__DATASET EXTRACT__:
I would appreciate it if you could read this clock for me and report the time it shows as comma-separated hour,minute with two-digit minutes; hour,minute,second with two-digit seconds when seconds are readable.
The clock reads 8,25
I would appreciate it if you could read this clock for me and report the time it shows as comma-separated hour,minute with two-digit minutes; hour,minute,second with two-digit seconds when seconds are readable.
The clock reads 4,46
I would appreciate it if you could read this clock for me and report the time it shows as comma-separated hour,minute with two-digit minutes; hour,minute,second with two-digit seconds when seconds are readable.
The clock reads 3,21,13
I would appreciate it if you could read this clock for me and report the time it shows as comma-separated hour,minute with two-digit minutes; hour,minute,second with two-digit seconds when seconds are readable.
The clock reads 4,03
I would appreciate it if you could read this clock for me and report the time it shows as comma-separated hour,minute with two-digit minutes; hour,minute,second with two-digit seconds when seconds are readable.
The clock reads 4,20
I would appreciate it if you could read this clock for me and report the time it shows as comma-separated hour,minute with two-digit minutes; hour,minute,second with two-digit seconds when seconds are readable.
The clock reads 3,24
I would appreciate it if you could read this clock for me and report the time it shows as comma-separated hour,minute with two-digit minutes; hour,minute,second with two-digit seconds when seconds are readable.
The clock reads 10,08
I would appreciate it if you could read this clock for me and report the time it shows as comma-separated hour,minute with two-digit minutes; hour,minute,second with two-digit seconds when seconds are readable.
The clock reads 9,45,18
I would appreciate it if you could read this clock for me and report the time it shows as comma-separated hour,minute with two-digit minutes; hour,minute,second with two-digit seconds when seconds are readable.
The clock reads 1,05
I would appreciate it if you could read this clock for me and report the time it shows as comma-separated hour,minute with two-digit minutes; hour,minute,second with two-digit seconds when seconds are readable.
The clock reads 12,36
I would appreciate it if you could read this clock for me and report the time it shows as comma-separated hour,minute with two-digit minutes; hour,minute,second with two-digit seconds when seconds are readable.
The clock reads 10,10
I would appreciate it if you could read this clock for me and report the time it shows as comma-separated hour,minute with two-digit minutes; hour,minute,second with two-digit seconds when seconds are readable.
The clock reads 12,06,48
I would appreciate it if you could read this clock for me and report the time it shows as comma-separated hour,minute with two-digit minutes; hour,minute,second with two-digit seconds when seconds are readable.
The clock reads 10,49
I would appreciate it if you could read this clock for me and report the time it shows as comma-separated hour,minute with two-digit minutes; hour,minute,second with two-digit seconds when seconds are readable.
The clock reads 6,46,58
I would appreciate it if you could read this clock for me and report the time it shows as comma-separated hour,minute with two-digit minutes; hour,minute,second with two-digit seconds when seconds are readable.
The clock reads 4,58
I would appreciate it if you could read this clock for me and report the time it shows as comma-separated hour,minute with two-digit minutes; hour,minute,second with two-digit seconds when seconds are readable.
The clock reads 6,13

__WORK TO BE COMPLETED__: Rewrite all of the items above, replacing each occurrence of "The clock reads" with "The time shown is" and leaving everything else unchanged.

__THE ANSWER__:
I would appreciate it if you could read this clock for me and report the time it shows as comma-separated hour,minute with two-digit minutes; hour,minute,second with two-digit seconds when seconds are readable.
The time shown is 8,25
I would appreciate it if you could read this clock for me and report the time it shows as comma-separated hour,minute with two-digit minutes; hour,minute,second with two-digit seconds when seconds are readable.
The time shown is 4,46
I would appreciate it if you could read this clock for me and report the time it shows as comma-separated hour,minute with two-digit minutes; hour,minute,second with two-digit seconds when seconds are readable.
The time shown is 3,21,13
I would appreciate it if you could read this clock for me and report the time it shows as comma-separated hour,minute with two-digit minutes; hour,minute,second with two-digit seconds when seconds are readable.
The time shown is 4,03
I would appreciate it if you could read this clock for me and report the time it shows as comma-separated hour,minute with two-digit minutes; hour,minute,second with two-digit seconds when seconds are readable.
The time shown is 4,20
I would appreciate it if you could read this clock for me and report the time it shows as comma-separated hour,minute with two-digit minutes; hour,minute,second with two-digit seconds when seconds are readable.
The time shown is 3,24
I would appreciate it if you could read this clock for me and report the time it shows as comma-separated hour,minute with two-digit minutes; hour,minute,second with two-digit seconds when seconds are readable.
The time shown is 10,08
I would appreciate it if you could read this clock for me and report the time it shows as comma-separated hour,minute with two-digit minutes; hour,minute,second with two-digit seconds when seconds are readable.
The time shown is 9,45,18
I would appreciate it if you could read this clock for me and report the time it shows as comma-separated hour,minute with two-digit minutes; hour,minute,second with two-digit seconds when seconds are readable.
The time shown is 1,05
I would appreciate it if you could read this clock for me and report the time it shows as comma-separated hour,minute with two-digit minutes; hour,minute,second with two-digit seconds when seconds are readable.
The time shown is 12,36
I would appreciate it if you could read this clock for me and report the time it shows as comma-separated hour,minute with two-digit minutes; hour,minute,second with two-digit seconds when seconds are readable.
The time shown is 10,10
I would appreciate it if you could read this clock for me and report the time it shows as comma-separated hour,minute with two-digit minutes; hour,minute,second with two-digit seconds when seconds are readable.
The time shown is 12,06,48
I would appreciate it if you could read this clock for me and report the time it shows as comma-separated hour,minute with two-digit minutes; hour,minute,second with two-digit seconds when seconds are readable.
The time shown is 10,49
I would appreciate it if you could read this clock for me and report the time it shows as comma-separated hour,minute with two-digit minutes; hour,minute,second with two-digit seconds when seconds are readable.
The time shown is 6,46,58
I would appreciate it if you could read this clock for me and report the time it shows as comma-separated hour,minute with two-digit minutes; hour,minute,second with two-digit seconds when seconds are readable.
The time shown is 4,58
I would appreciate it if you could read this clock for me and report the time it shows as comma-separated hour,minute with two-digit minutes; hour,minute,second with two-digit seconds when seconds are readable.
The time shown is 6,13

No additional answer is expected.